Vous l’avez sans doute remarqué, ceux qui ne se sont pas jeté sur le "centre de loisir" de Microsoft les jours qui ont suivi sa sortie auront bien du mal à en trouver aujourd’hui. Bien entendu, cette pénurie est une formidable occasion de faire grimper le désir que suscite la machine, bien au delà de sa valeur réelle. Le problème c’est que cette technique a le don de développer le marché parallèle : E-bay est logiquement en train de devenir aux Etats-Unis un réseau de distribution majeur pour la Xbox 360, avec des enchères débutant à 600 dollars et frôlant parfois les 1300 billets verts, pour un prix de vente en magasin de 400 dollars...

En France, les ventes ont été conformes aux attentes, et très vite n’est resté en rayon que le modèle dépouillé de la console, la version "Core", avec uniquement un manette filaire comme accessoire, pour près de 300 euros. Les magasins devraient être réapprovisionnés avant Noël.
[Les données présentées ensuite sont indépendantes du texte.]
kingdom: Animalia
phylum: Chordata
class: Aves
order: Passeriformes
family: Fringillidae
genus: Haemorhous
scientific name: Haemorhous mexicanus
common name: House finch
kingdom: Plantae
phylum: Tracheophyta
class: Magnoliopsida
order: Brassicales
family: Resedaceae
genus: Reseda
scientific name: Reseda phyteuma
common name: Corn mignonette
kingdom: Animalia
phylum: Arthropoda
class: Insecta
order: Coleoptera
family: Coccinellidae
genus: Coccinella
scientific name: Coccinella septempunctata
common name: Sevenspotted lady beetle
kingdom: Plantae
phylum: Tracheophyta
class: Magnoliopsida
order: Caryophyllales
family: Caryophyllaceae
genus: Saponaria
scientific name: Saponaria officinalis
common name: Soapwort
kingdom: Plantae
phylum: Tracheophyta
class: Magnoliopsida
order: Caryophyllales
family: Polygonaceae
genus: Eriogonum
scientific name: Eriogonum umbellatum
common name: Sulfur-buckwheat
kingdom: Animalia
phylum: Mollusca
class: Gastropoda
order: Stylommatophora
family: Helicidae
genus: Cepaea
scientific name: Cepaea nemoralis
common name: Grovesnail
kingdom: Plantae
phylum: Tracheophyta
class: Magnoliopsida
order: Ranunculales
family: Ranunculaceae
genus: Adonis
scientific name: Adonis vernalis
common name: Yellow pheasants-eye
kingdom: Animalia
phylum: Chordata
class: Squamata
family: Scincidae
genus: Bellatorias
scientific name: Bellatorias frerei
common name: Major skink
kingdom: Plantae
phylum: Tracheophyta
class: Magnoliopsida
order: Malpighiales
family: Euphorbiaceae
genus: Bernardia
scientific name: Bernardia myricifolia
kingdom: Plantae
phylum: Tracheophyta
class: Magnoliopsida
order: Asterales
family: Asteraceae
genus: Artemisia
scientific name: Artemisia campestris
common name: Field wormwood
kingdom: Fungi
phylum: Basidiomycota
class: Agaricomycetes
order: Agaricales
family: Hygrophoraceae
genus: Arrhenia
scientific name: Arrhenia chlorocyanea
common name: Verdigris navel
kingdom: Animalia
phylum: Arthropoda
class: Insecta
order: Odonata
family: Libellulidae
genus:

Un petit sondage avait été fait au moment de l’E3 auprès des visiteurs japonais pour connaître leurs intentions d’achat concernant les consoles next-gen. Seuls 23% des interrogés se sont déclarés près à faire l’acquisition d’une Xbox 360. Malgré tout, et en gardant à l’esprit l’échec du lancement de la première génération, Microsoft avait prévu une première vague de 150 000 machines. Ce nombre semblait réaliste puisque en 2001 la console s’était vendue à environ 130 000 exemplaires les deux premiers jours. Mais les japonais sont taquins. Ce ne sont en fait qu’environ 50 000 systèmes qui ont trouvé acquéreur, soit le tiers des prévisions, en trois jours.

Si le légendaire chauvinisme japonais est sans doute une des raisons de ce désastre, ce n’est pas la seule. En effet, le constructeur s’est débrouillé pour fournir aux premiers consommateurs de jeux vidéo au monde le pire line-up de la planète. Avec seulement 5 jeux au programme, on comprend la déception, d’autant qu’aucun RPG n’était au menu, et que Dead or Alive 4 devrait encore se faire attendre quelques temps.

Au global, Microsoft devrait quand même remporter son pari : vendre près de 1,8 millions d’Xbox 360 en 2005. Quand on pense que la PS3 avait remporté l’intention d’achat de 70% des japonais, on comprend que la guerre des consoles ne fait que commencer.